START Excerpted passage

TypeScript
Rust
Go
from typing import Any
from abxbus import BaseEvent, EventBus
class UserActionEvent(BaseEvent[str]):
action: str
bus = EventBus('AppBus')
async def on(event: UserActionEvent) -> str:
# event is strongly typed here
return f'action:{event.action}'
def on_by_name(event: BaseEvent[Any]) -> None:
# string patterns are looser; payload fields are not statically known
print('by-name', event.event_type, getattr(event, 'action', None))
# by-name UserActionEvent click
def on_any(event: BaseEvent[Any]) -> None:
print('wildcard', event.event_type)
# wildcard UserActionEvent
bus.on(UserActionEvent, on)
bus.on('UserActionEvent', on_by_name)
bus.on('*', on_any)
event = await bus.emit(UserActionEvent(action='click')).now()
result = await event.event_result()
typed_match = await bus.find(UserActionEvent) # UserActionEvent | None
named_match = await bus.find('UserActionEvent') # BaseEvent[Any] | None
wildcard_match = await bus.find('*', future=5) # BaseEvent[Any] | None
import { BaseEvent, EventBus } from 'abxbus'
import { z } from 'zod'
const UserActionEvent = BaseEvent.extend('UserActionEvent', {
action: z.string(),
event_result_type: z.string(),
})
const bus = new EventBus('AppBus')
bus.on(UserActionEvent, (event) => {
// event is strongly typed here
return `action:${event.action}`
})
bus.on('UserActionEvent', (event) => {
// string patterns are looser; event is BaseEvent-like at compile time
console.log('by-name', event.event_type)

END Excerpted passage

Task prompt: In the abxbus code excerpt, what type does the comment give for the result of the Python call bus.find('UserActionEvent')?

START Extracted information

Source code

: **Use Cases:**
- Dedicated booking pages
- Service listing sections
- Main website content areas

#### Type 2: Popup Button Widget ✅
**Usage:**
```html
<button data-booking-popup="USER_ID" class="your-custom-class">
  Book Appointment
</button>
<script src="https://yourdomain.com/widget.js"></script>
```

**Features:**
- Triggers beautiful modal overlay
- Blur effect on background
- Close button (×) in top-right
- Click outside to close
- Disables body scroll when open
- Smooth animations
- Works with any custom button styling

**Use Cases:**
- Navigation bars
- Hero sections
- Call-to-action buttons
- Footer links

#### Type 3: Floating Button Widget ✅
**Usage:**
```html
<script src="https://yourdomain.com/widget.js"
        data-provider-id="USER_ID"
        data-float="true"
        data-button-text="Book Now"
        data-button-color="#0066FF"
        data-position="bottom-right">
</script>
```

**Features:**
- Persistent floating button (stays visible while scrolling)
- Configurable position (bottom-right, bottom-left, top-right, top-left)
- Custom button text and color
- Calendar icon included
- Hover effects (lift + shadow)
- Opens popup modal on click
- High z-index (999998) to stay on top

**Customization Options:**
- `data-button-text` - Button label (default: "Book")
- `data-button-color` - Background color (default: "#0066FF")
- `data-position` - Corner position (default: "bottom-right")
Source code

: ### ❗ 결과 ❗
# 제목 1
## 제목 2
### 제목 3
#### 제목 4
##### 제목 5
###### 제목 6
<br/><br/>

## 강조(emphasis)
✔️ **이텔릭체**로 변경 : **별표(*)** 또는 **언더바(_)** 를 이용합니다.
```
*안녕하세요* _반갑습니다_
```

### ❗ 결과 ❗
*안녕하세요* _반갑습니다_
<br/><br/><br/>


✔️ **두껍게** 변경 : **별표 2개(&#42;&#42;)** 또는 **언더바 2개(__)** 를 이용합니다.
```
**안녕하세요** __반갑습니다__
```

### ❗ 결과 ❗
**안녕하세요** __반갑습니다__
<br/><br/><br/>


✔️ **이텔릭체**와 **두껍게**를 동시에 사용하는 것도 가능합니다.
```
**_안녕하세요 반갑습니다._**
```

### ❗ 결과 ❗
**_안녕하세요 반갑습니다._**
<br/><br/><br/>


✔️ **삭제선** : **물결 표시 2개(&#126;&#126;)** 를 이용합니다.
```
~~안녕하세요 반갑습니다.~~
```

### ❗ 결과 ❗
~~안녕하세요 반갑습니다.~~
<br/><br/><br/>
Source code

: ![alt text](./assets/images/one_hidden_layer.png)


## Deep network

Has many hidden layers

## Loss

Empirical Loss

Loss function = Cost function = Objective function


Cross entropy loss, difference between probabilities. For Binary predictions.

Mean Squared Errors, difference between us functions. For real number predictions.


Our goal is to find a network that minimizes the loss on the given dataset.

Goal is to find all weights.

END Extracted information

Exercise result: BaseEvent[Any] | None